Harry and Vicky declined the offered menus and ordered the restaurant’s signature pork tenderloin sandwiches, the pork pounded to a thin sliver and then breaded and fried, each piece big enough to overflow the roll on which it was served. Then they settled in to comfortable cop talk.
“The captain is being his usual prick self about me taking time off,” Vicky said, “but there isn’t much he can do about it. It’s all legitimate vacation time or comp time.”
“And he still doesn’t know we’re after the clown who shot Jocko?”
“He hasn’t a clue,” Vicky said. “Abrams has done a great job of shielding us from both his own bosses and ours. We’ve got no business working a Clearwater case in any official capacity.
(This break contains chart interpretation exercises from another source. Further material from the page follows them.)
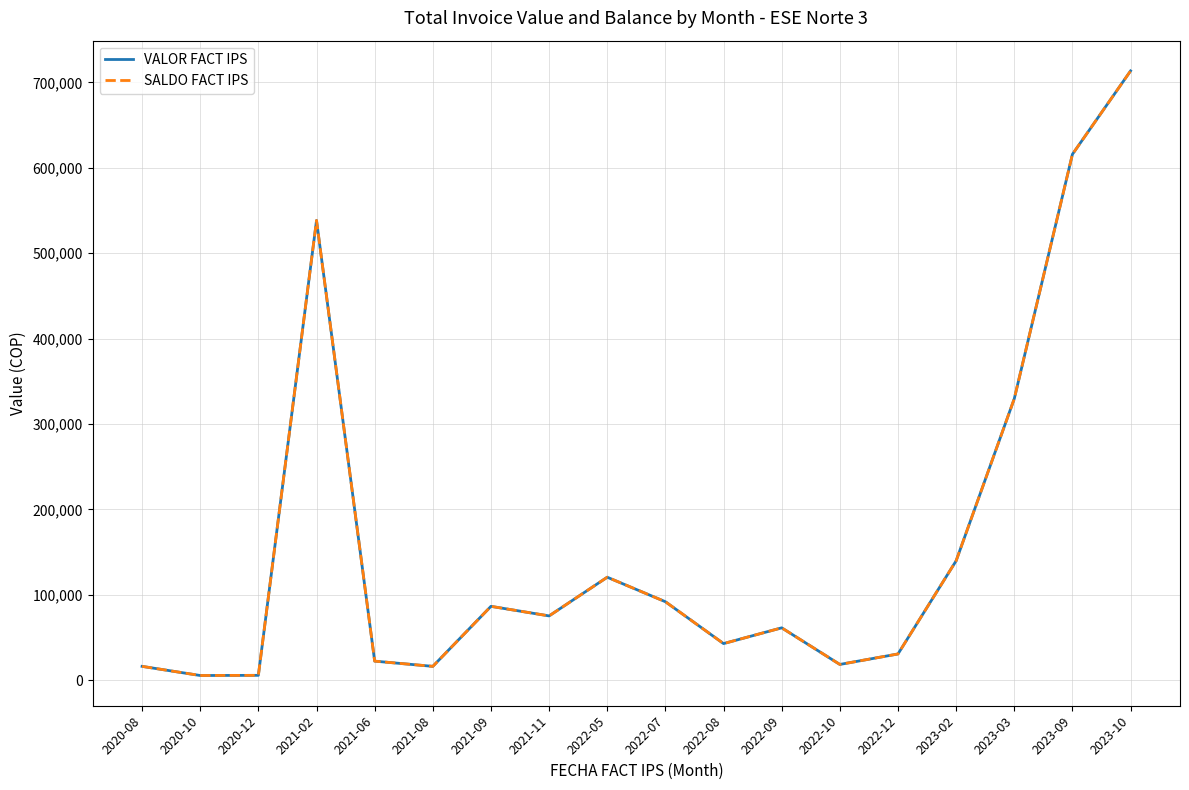

What is the average value of the SALDO FACT IPS series?

162733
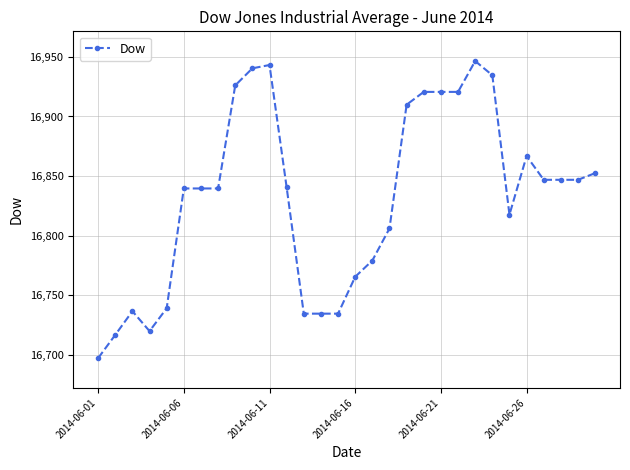

What is the maximum value shown in the chart?

16946.5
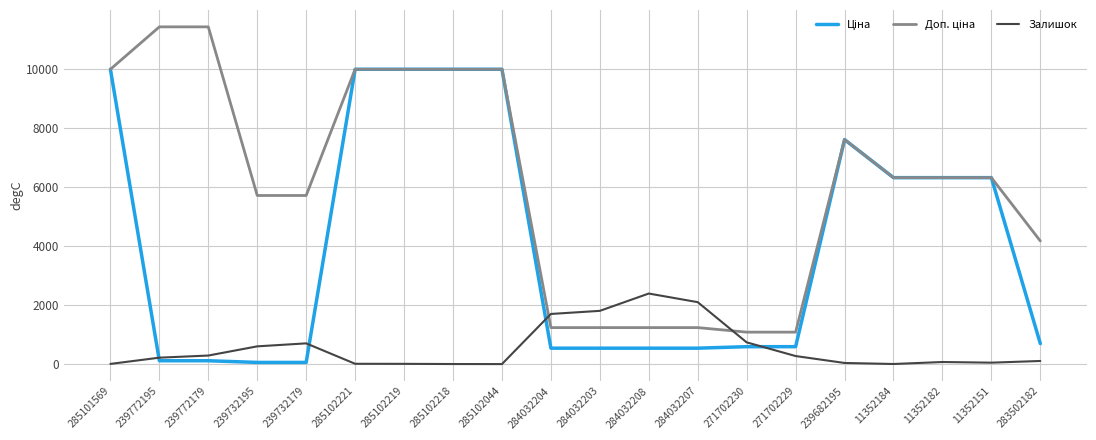

What is the difference between the highest and lowest values at 284032207?

1557.0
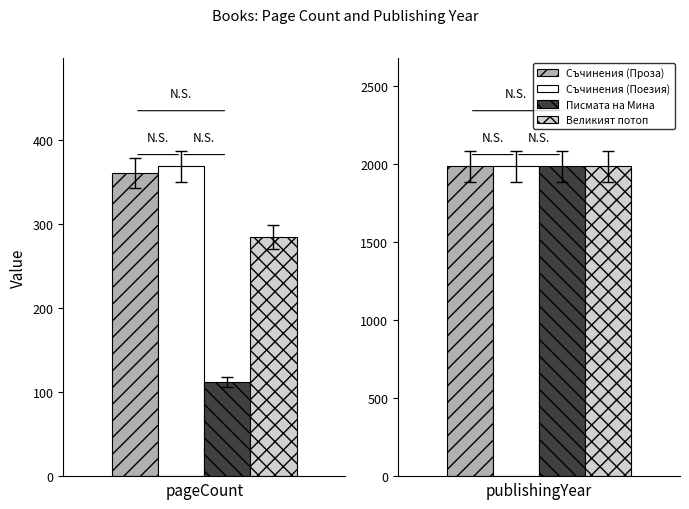

What is the difference between the Съчинения в два тома (Проза) values at pageCount and publishingYear?

1624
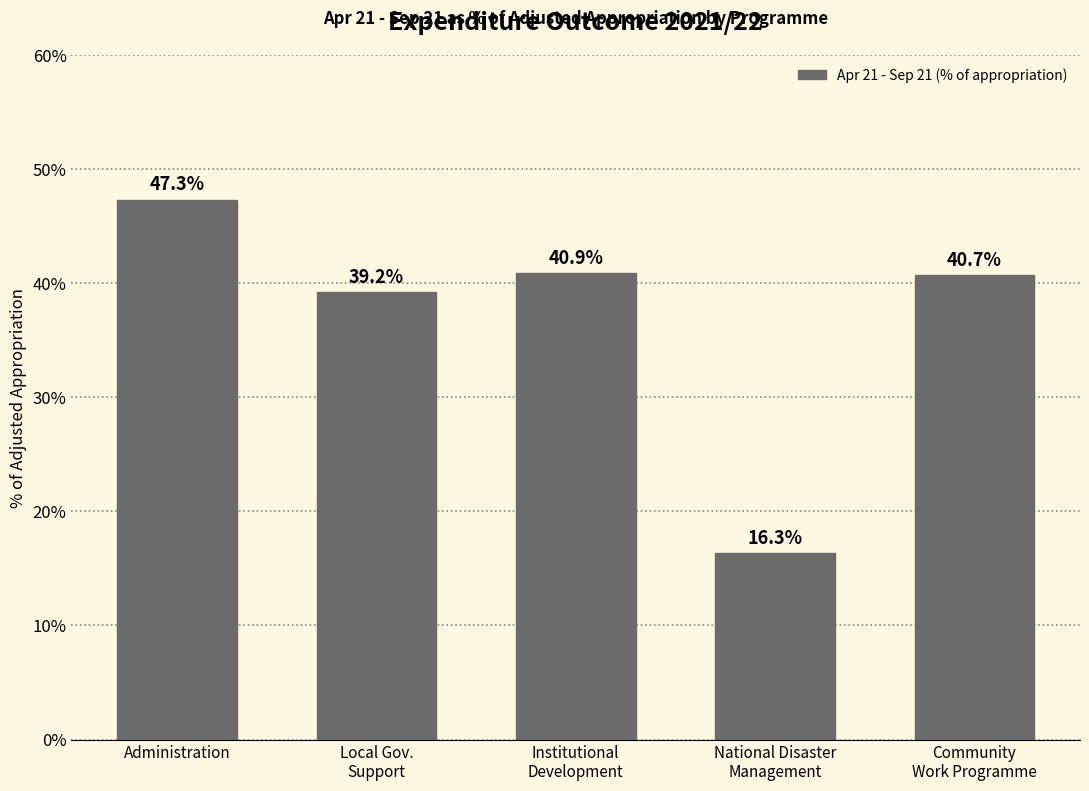

Reading left to right, transcribe all the data shown in this chart.

47.3	39.2	40.9	16.3	40.7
You’re working it on your own time as a private citizen, and that’s not a problem as long as the Clearwater cops don’t object. So far, nobody who could object has caught on to what we’re doing. And you know our captain would object. He’d figure this case would be one of the biggest during his time on the job and he wouldn’t want to be left out. If he wasn’t such a know-nothing political hack, I’d invite him to join us, just to play it safe, but it would just be extra work teaching him what to do.”